Your best bet is to research the schools you’re interested in and look at what they offer in terms of assistantships. A good assistantship will cover tuition and provide a stipend. Assistantships generally come in three forms:
Research assistant (RA): As the name implies, the RA helps a professor with his/her research. Most of the time, only science departments offer RAships. Scholars in the humanities and social sciences primarily do research on their own, so they don’t need RA’s to help them.
Teaching assistant (TA): TA’s come in two varieties. The first type of TA independently teaches a lower level class of his/her own (although most TA’s spend a year training under a professor before assuming complete control of a classroom). The second type of TA doesn’t teach his/her own class. Instead, these TA’s assist the professor of record by proctoring exams, supervising lab sessions, and subbing in for the professor in his/her absence.

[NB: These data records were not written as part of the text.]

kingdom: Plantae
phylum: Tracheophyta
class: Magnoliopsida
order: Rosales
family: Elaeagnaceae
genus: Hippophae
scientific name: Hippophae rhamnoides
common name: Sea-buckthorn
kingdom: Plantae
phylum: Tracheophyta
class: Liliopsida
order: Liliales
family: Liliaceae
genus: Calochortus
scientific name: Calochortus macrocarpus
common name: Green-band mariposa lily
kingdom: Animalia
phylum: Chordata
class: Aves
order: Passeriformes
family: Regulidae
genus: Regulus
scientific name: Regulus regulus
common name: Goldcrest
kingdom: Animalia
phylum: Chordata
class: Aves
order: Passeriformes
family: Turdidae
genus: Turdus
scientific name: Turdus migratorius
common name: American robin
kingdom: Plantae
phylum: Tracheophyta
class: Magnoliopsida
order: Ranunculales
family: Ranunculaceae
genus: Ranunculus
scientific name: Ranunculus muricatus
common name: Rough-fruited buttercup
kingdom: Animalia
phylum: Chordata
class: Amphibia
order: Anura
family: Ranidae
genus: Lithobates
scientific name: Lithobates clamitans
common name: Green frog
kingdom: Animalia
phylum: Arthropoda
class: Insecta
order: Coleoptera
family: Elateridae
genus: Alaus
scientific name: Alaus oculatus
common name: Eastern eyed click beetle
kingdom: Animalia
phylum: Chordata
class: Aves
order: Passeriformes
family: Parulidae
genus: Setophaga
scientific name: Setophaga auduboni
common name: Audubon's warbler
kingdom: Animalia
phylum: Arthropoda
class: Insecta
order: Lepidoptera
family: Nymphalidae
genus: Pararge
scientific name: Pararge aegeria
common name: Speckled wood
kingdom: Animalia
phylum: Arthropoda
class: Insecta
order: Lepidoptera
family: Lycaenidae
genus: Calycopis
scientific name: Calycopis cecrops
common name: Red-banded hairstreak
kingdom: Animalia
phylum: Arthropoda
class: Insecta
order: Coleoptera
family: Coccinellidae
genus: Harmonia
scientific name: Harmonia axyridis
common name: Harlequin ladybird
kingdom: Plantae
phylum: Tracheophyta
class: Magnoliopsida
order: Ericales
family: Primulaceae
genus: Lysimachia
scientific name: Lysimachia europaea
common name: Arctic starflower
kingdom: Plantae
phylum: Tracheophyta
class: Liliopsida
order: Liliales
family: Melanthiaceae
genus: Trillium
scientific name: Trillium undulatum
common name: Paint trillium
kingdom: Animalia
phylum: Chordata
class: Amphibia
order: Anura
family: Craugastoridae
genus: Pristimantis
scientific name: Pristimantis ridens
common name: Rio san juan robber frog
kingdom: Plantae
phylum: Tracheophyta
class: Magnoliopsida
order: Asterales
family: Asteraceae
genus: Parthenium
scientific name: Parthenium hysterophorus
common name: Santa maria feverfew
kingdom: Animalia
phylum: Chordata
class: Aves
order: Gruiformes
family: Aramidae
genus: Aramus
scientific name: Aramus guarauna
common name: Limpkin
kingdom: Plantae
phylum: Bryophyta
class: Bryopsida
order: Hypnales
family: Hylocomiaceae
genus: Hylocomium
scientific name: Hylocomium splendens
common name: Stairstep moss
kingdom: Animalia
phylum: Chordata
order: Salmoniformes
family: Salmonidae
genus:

Graduate assistant (GA): A GA works in an administrative office. Most grad students hold GAships in their academic departments, but, depending on the school, a GA can also work in student services type positions in the admissions office or the library.
Resident Director (RD): An RD’s responsibilities include (but are not limited to) training RA’s, planning hall socials, and monitoring and disciplining the dorm residents. .
If you have applied to grad school and you didn’t get an assistantship, then don’t go, because an assistantship represents the department’s level of confidence in you. Ideally, the school should be willing to pay all or part of your tuition through an assistantship because they are duly impressed by your talents and want to recruit you as a scholar in training in their department.
With that said, it is possible to obtain other sources of funding, such as scholarships from your home institution, but these will be more limited and harder to get than an assistantship.